Niemand beschäftigt sich gerne mit dem Tod. Über das Sterben wird nicht gerne gesprochen und jeder verdrängt den Gedanken an seine letzten Atemzüge. Wir leben alle mit dem Wunsch, dass wir selbst und alle unsere Lieben möglichst lange gesund und glücklich leben können. Das Sterben gehört jedoch zum Leben dazu und es ist wichtig, sich darüber Gedanken zu machen.

Im Rahmen der 24 Stunden Betreuung haben wir schon viele Menschen bis über den Tod hinaus begleitet. Der letzte Lebensabschnitt kann für Senioren, Pflegebedürftige und die Angehörigen aber auch etwas ganz Besonderes und sehr Friedvolles sein. Voraussetzung hierfür ist, dass sich alle mit dem Thema des Sterbens zu Hause auseinandersetzen.

Sterben in Deutschland

Trotz des medizinischen Fortschritts, der die Lebenserwartung des Menschen heute eindeutig verlängert hat, ist das Sterben noch immer unausweichlich. Etwas abgemildert wird dieser beängstigende Gedanke dann, wenn vorausschauend Informationen über alle Möglichkeiten eingeholt werden können.

Viele kranke und alte Menschen sterben in Krankenhäusern, Palliativkliniken, Pflegeheimen oder Hospizen. In diesen Einrichtungen werden Sterbende von Ärzten, Pflegepersonal und Seelsorgern betreut. Und dennoch treffen viele Senioren und Pflegebedürftige willentlich die Entscheidung, ihren Lebensabend zu Hause zu verbringen. Dieser Wunsch nach Geborgenheit in vertrauter Umgebung schließt in der Regel ein, dass sie auch zu Hause sterben möchten.

Pflegende Familienangehörige fühlen sich nicht selten von diesem Wunsch überfordert und ängstigen sich vor dem, was auf sie zukommt. Jedoch kann das Wissen rund um das Sterben sowie der Austausch mit dem Sterbenden die benötigte Sicherheit geben, diese schwierige Phase zu bewältigen. Zusätzlich leisten Palliativmediziner, ambulante Dienste und auch Betreuungskräfte aus der 24-Stunden-Betreuung ihren Beitrag dazu, den Familienangehörigen einen Teil der ungewöhnlich schweren Last von den Schultern zu nehmen.

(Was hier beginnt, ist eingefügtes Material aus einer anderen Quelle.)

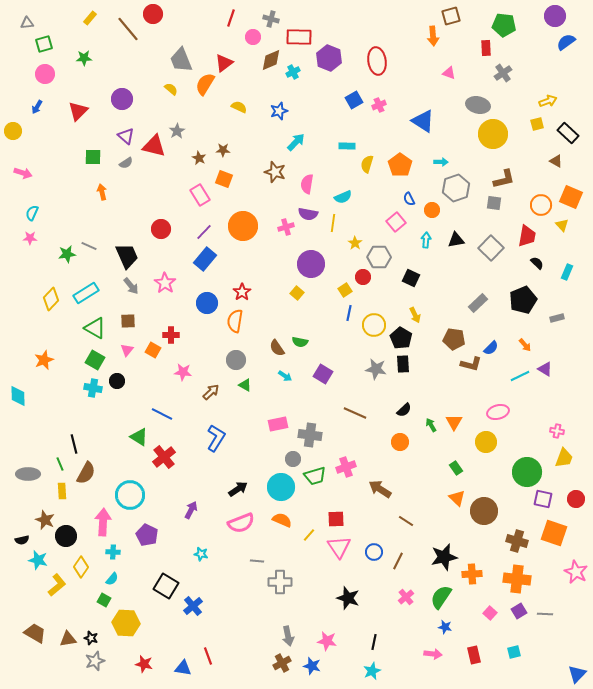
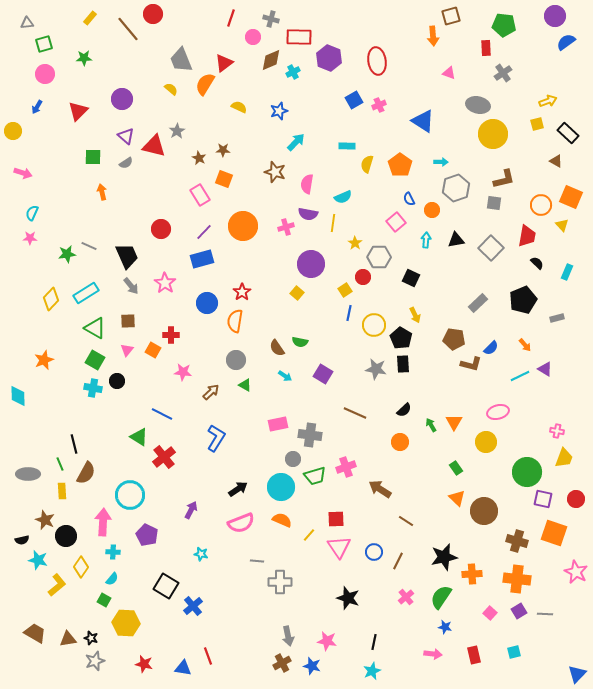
blue rectangle at (205, 259): moved 3 px left; rotated 35 degrees clockwise
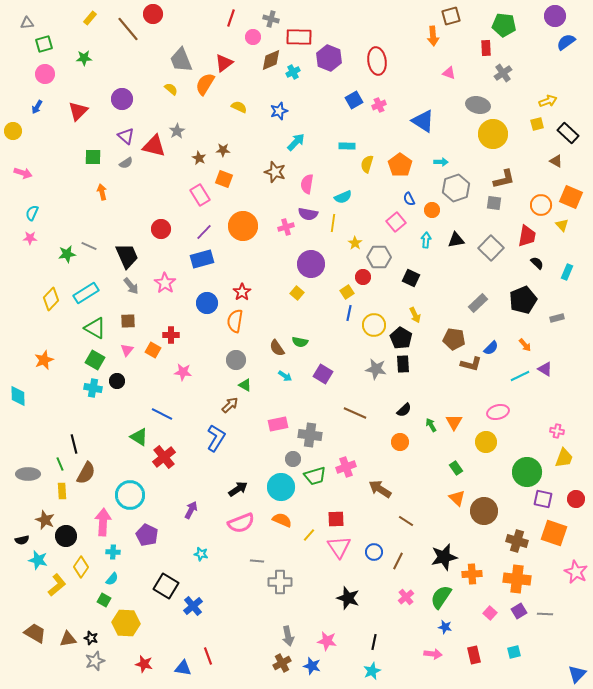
yellow square at (345, 290): moved 2 px right, 2 px down
brown arrow at (211, 392): moved 19 px right, 13 px down
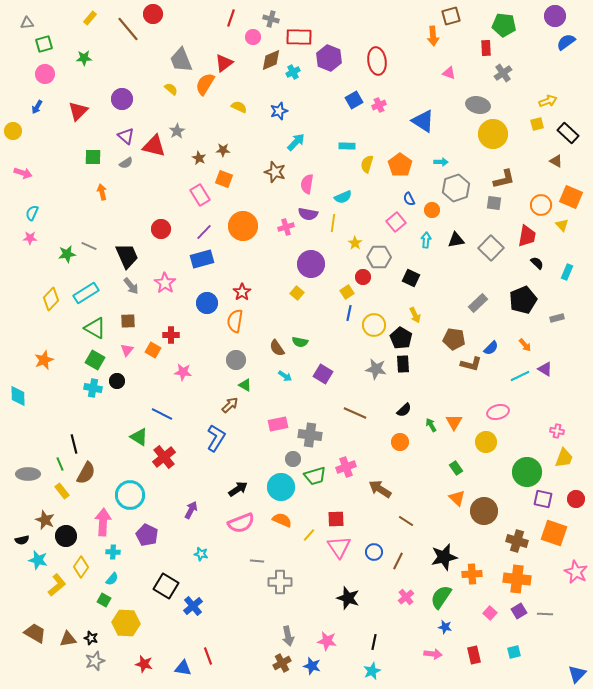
yellow rectangle at (62, 491): rotated 35 degrees counterclockwise
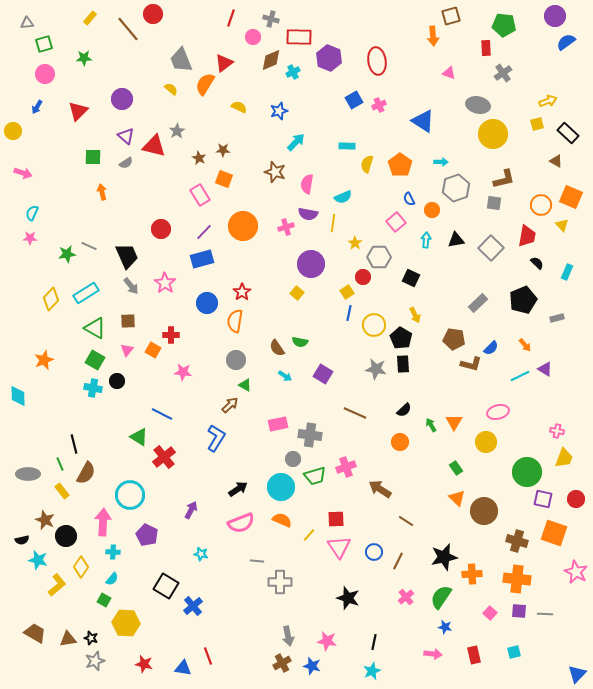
purple square at (519, 611): rotated 35 degrees clockwise
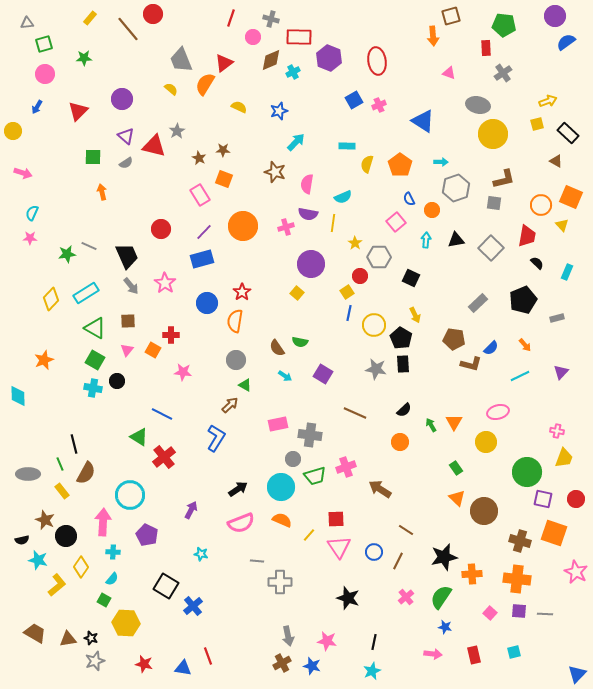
red circle at (363, 277): moved 3 px left, 1 px up
purple triangle at (545, 369): moved 16 px right, 3 px down; rotated 42 degrees clockwise
brown line at (406, 521): moved 9 px down
brown cross at (517, 541): moved 3 px right
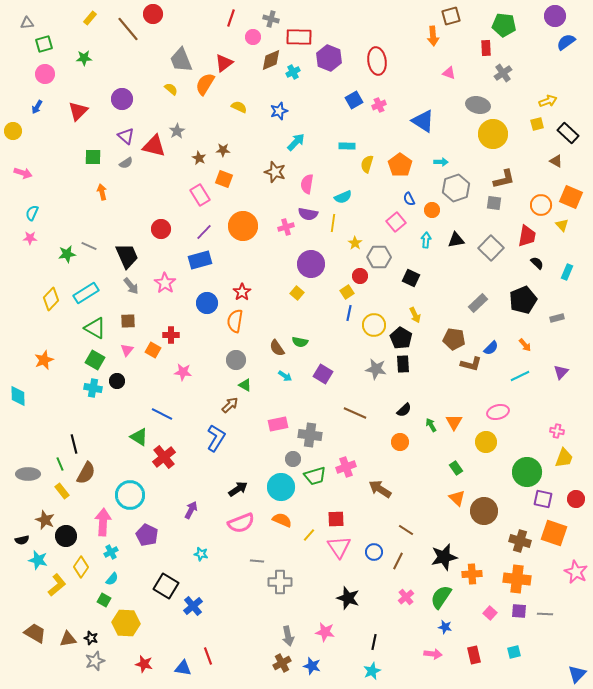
blue rectangle at (202, 259): moved 2 px left, 1 px down
cyan cross at (113, 552): moved 2 px left; rotated 32 degrees counterclockwise
pink star at (327, 641): moved 2 px left, 9 px up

Vorbereitende Information erleichtert Trauerarbeit

Wenn ein Mensch plötzlich aus dem Leben scheidet, sehen sich viele Angehörige nicht nur von ihrer eigenen Trauer überwältigt, sondern haben zusätzlich zahlreiche offene Fragen zu klären und wichtige Entscheidungen zu treffen. Umso wichtiger ist es, dass sich Familienangehörige und auch das Betreuungspersonal schon frühzeitig bemühen, die Wünsche und Erwartungen des alten oder kranken Pflegebedürftigen in Erfahrung zu bringen.

Erläutert werden sollte zunächst die Frage nach schriftlichen Bestimmungen des Pflegebedürftigen, was beispielsweise Vorhandensein und Aufenthaltsort von Patientenverfügungen, Vorsorgevollmachten, Testamenten, Stammbüchern, Bankvollmachen und anderen wichtigen Dokumenten betrifft. Sind diese Dokumente – und damit der Wille des Betroffenen – noch nicht erstellt, muss schnellstmöglich Abhilfe geschaffen werden. Da ein Großteil dieser Verfügungen nur dann erklärt werden darf, wenn aus psychischer und gesundheitlicher Sicht eine rechtliche Geschäftsfähigkeit attestiert werden kann, ist es für die Klärung dieser Angelegenheiten nie zu früh. Denn schließlich weiß niemand, was morgen passiert.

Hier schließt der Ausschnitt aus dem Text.